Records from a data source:
= = =

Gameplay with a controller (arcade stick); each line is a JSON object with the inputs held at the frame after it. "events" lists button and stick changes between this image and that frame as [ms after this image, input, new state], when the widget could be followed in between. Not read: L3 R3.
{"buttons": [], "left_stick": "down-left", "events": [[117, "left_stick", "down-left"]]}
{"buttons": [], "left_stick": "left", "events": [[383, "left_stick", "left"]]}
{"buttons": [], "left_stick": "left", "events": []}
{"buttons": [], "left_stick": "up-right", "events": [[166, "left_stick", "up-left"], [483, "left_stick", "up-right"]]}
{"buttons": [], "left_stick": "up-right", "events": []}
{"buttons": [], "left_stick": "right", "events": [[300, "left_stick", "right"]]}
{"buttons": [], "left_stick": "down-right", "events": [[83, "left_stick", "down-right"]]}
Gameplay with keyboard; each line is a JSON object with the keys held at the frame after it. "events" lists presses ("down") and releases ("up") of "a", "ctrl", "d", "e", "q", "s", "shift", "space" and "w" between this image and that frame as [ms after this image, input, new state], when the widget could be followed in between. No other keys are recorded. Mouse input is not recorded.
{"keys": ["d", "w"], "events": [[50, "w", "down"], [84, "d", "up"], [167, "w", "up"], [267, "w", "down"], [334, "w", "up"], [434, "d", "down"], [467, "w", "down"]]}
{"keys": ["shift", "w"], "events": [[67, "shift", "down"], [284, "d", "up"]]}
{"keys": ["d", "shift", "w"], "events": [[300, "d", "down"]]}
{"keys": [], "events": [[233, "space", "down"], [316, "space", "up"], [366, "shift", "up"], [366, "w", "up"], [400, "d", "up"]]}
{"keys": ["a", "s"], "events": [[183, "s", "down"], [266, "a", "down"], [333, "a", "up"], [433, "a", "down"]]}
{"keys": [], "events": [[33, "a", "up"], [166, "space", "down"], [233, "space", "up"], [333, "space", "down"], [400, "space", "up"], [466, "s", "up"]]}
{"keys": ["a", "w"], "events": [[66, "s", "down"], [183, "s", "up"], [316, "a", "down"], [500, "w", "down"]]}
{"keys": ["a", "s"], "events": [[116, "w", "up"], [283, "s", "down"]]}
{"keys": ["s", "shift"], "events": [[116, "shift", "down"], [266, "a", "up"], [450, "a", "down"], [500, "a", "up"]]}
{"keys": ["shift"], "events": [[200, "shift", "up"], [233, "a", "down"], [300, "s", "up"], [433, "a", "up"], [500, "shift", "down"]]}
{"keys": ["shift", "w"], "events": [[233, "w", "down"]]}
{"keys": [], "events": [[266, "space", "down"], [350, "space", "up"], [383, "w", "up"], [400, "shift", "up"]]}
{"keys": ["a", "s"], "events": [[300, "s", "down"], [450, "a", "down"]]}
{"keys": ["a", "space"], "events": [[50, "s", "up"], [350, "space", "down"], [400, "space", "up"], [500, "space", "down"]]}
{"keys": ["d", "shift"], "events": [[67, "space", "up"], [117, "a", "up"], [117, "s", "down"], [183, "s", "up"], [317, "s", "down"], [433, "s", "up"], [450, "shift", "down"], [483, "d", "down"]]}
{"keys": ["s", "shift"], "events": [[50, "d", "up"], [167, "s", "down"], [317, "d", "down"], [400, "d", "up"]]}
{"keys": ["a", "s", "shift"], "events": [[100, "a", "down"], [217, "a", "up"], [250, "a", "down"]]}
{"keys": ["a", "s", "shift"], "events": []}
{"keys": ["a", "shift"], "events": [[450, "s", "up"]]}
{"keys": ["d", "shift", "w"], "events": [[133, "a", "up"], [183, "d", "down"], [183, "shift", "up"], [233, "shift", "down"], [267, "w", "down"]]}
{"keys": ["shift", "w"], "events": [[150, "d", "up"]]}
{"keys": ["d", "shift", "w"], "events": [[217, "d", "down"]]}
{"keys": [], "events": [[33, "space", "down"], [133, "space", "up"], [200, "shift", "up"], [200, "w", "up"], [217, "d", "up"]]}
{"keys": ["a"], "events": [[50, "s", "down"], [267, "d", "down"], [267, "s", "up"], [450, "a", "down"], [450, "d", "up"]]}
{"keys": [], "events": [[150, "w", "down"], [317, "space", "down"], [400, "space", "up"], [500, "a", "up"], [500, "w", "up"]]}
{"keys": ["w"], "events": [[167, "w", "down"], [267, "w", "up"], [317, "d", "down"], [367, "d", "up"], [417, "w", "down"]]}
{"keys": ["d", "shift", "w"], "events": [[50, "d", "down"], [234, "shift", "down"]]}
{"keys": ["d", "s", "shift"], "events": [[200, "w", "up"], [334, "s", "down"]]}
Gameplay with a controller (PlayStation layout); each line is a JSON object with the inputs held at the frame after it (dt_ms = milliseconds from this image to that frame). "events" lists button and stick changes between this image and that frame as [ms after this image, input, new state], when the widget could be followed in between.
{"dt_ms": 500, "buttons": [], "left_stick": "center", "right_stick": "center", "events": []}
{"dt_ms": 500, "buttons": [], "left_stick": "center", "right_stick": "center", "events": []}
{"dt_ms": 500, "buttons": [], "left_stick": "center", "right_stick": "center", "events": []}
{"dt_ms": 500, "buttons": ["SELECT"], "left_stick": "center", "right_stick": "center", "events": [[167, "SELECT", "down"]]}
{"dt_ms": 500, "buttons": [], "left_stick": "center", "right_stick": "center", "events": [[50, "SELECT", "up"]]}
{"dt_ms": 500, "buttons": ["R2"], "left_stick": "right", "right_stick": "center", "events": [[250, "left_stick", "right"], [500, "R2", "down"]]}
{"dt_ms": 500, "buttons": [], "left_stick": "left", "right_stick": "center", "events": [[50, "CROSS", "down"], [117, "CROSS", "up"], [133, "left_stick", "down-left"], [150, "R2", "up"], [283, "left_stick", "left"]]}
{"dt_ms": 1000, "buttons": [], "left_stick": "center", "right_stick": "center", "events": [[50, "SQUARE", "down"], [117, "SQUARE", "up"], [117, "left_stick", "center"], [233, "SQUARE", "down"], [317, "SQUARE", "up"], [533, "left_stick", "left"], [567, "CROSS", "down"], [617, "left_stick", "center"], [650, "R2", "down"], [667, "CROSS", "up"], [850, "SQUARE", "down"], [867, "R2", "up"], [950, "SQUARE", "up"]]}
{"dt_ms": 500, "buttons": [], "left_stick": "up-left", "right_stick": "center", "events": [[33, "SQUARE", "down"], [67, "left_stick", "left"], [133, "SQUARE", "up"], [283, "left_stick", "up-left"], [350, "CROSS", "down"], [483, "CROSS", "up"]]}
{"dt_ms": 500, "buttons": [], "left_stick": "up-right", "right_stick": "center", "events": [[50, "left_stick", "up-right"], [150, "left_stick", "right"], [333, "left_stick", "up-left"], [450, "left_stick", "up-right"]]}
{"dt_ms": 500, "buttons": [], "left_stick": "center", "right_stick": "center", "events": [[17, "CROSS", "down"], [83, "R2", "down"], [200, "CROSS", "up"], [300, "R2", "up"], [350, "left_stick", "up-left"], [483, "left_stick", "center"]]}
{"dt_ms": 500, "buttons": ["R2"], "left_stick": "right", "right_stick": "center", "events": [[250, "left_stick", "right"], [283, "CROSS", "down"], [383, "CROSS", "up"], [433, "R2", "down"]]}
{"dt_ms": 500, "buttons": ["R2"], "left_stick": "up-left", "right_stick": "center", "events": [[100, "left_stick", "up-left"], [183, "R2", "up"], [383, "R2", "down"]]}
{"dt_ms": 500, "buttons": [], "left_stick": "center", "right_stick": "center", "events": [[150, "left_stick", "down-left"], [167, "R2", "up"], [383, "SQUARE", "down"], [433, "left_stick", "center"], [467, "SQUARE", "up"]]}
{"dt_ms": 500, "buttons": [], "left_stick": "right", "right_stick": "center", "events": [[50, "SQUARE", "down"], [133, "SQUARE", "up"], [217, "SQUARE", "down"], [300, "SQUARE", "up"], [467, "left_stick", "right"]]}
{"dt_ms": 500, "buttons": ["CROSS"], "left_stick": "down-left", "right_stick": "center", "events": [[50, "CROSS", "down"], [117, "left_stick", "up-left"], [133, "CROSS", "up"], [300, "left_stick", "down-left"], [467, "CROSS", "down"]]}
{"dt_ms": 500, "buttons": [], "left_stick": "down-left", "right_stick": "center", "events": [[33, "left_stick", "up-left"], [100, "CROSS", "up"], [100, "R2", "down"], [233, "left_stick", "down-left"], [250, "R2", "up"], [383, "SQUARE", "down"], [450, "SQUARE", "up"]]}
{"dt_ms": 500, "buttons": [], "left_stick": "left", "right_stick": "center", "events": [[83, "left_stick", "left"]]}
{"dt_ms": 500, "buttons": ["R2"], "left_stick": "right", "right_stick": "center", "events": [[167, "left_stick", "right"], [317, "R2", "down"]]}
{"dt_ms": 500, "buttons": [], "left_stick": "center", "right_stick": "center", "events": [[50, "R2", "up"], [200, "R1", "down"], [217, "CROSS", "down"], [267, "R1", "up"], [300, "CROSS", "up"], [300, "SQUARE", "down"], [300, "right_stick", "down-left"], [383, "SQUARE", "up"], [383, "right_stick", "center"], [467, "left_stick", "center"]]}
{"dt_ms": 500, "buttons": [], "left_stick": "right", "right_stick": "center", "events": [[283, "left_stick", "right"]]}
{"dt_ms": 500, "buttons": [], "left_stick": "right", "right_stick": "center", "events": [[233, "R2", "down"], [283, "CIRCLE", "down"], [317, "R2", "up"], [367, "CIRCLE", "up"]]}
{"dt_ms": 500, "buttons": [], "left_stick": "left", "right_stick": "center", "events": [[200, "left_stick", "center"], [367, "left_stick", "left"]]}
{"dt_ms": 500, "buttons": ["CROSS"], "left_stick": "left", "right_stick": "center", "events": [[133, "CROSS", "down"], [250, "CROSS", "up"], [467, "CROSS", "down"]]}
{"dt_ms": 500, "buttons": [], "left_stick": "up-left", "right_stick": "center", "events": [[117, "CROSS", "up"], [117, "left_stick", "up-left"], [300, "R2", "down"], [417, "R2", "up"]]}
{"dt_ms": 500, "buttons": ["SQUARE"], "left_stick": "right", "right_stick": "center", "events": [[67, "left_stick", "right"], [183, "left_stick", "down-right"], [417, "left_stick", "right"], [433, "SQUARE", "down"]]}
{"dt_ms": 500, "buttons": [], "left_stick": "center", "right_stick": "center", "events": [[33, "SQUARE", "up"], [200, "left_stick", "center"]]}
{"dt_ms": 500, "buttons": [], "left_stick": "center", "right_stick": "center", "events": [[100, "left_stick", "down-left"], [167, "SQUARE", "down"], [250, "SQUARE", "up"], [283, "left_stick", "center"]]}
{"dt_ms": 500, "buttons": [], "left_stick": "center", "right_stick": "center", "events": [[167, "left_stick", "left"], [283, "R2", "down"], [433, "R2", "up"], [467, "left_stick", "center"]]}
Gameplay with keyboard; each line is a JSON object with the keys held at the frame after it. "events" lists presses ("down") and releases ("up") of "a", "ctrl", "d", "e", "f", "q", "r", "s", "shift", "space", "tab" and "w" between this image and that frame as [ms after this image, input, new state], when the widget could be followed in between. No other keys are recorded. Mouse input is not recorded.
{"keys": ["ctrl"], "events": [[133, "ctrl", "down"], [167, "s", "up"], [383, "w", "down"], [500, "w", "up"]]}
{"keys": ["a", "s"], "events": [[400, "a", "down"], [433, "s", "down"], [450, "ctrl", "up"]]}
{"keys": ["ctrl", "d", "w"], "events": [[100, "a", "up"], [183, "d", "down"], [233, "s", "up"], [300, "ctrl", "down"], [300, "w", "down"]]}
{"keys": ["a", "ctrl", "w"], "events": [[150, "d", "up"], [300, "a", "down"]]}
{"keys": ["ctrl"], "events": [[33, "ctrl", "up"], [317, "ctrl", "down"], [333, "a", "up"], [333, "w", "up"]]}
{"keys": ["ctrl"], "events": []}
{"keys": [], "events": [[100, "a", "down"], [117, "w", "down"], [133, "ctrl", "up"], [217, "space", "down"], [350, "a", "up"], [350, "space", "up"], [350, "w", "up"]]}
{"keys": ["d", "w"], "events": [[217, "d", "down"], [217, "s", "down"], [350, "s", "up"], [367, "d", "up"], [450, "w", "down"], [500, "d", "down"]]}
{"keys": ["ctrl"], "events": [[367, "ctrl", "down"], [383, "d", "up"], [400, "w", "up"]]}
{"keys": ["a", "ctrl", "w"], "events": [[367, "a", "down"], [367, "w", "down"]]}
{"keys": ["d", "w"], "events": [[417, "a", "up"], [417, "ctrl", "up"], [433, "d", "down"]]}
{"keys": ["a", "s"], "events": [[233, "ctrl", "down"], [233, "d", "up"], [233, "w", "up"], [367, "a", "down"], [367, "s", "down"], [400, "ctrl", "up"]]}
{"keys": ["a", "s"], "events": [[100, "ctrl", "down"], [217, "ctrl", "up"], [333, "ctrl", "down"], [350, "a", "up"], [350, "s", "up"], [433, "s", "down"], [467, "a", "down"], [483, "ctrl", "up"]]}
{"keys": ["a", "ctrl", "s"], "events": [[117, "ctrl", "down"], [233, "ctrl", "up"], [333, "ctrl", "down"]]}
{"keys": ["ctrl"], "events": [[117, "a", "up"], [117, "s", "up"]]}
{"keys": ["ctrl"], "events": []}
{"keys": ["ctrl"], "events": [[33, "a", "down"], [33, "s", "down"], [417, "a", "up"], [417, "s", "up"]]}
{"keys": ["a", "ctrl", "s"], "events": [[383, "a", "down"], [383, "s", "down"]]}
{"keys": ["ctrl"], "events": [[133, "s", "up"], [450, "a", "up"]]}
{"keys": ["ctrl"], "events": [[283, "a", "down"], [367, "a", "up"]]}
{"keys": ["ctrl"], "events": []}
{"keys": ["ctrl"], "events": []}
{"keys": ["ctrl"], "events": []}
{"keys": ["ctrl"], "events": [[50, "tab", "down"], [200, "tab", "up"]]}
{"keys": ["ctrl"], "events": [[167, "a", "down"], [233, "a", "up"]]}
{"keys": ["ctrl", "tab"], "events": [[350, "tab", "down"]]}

= = =

TRY IT
Looking at the records above, which lines contain "state"? Copy those lines.

EXERCISE ANSWER
Gameplay with a controller (arcade stick); each line is a JSON object with the inputs held at the frame after it. "events" lists button and stick changes between this image and that frame as [ms after this image, input, new state], when the widget could be followed in between. Not read: L3 R3.
Gameplay with keyboard; each line is a JSON object with the keys held at the frame after it. "events" lists presses ("down") and releases ("up") of "a", "ctrl", "d", "e", "q", "s", "shift", "space" and "w" between this image and that frame as [ms after this image, input, new state], when the widget could be followed in between. No other keys are recorded. Mouse input is not recorded.
Gameplay with a controller (PlayStation layout); each line is a JSON object with the inputs held at the frame after it (dt_ms = milliseconds from this image to that frame). "events" lists button and stick changes between this image and that frame as [ms after this image, input, new state], when the widget could be followed in between.
Gameplay with keyboard; each line is a JSON object with the keys held at the frame after it. "events" lists presses ("down") and releases ("up") of "a", "ctrl", "d", "e", "f", "q", "r", "s", "shift", "space", "tab" and "w" between this image and that frame as [ms after this image, input, new state], when the widget could be followed in between. No other keys are recorded. Mouse input is not recorded.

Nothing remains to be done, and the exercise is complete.